(Stored data)
┄┄┄┄┄┄┄┄┄┄
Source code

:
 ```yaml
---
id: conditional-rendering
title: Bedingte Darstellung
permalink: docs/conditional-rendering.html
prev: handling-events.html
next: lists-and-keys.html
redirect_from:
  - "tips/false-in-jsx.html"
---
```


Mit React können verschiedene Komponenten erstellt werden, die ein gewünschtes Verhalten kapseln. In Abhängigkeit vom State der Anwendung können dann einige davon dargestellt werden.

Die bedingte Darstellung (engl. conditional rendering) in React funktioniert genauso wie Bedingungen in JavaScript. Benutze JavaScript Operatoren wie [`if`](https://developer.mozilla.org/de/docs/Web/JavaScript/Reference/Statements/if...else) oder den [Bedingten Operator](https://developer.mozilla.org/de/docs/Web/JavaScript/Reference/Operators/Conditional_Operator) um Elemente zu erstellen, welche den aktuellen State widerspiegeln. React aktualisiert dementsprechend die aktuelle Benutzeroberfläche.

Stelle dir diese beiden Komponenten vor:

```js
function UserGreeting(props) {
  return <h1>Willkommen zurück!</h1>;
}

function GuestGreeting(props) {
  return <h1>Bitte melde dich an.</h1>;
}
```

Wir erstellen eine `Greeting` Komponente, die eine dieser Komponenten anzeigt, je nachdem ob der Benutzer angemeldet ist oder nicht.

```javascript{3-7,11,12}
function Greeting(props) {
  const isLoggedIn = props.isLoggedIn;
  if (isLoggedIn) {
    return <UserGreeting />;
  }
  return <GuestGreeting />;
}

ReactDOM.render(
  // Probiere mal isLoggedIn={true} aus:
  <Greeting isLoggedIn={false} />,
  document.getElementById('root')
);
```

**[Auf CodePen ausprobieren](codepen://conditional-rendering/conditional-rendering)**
┄┄┄┄┄┄┄┄┄┄
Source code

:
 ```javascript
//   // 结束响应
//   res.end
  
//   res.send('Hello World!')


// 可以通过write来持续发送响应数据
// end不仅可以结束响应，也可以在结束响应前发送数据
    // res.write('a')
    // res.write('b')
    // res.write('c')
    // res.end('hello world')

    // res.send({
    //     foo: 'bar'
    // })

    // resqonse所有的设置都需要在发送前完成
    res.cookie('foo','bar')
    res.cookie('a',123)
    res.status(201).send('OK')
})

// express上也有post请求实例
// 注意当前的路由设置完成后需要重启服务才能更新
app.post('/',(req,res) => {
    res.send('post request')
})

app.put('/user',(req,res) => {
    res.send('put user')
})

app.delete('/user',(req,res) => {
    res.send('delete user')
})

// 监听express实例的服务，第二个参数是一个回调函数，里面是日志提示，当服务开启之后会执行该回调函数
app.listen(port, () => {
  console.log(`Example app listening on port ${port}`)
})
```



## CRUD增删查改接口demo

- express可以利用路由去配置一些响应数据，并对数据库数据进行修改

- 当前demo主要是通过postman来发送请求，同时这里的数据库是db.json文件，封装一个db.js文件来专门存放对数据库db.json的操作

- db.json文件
┄┄┄┄┄┄┄┄┄┄
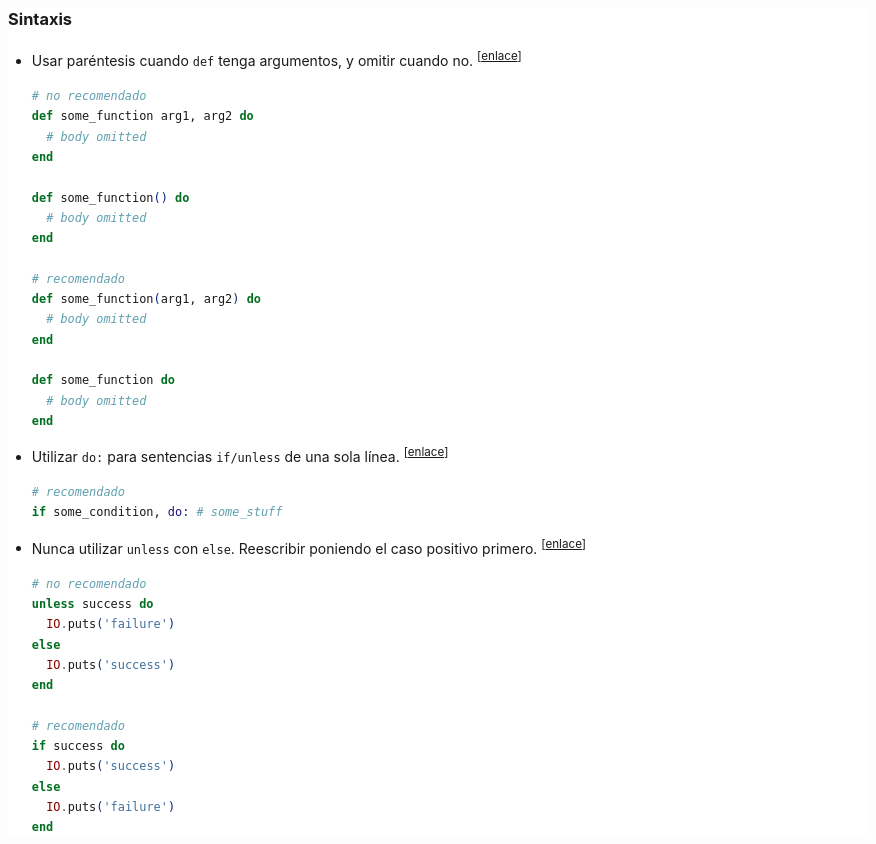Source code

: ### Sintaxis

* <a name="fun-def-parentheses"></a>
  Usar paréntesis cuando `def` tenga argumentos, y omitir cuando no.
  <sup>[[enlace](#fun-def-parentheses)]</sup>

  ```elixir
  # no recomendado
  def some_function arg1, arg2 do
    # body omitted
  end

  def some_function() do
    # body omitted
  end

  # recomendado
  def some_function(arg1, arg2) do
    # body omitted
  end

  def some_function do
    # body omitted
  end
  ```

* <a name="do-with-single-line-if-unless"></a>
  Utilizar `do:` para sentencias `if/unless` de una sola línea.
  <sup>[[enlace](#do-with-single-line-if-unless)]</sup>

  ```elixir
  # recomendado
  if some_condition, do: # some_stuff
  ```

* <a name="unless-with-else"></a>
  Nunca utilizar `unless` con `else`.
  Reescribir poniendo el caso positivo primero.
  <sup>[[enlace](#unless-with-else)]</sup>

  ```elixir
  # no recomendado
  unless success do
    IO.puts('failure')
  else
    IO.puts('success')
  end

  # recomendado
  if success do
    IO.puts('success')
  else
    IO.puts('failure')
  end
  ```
┄┄┄┄┄┄┄┄┄┄
▶ **Aim of the exercise**
Every line in the data that holds "UserGreeting" should be copied out.

▶ **Answer to the exercise**
function UserGreeting(props) {
    return <UserGreeting />;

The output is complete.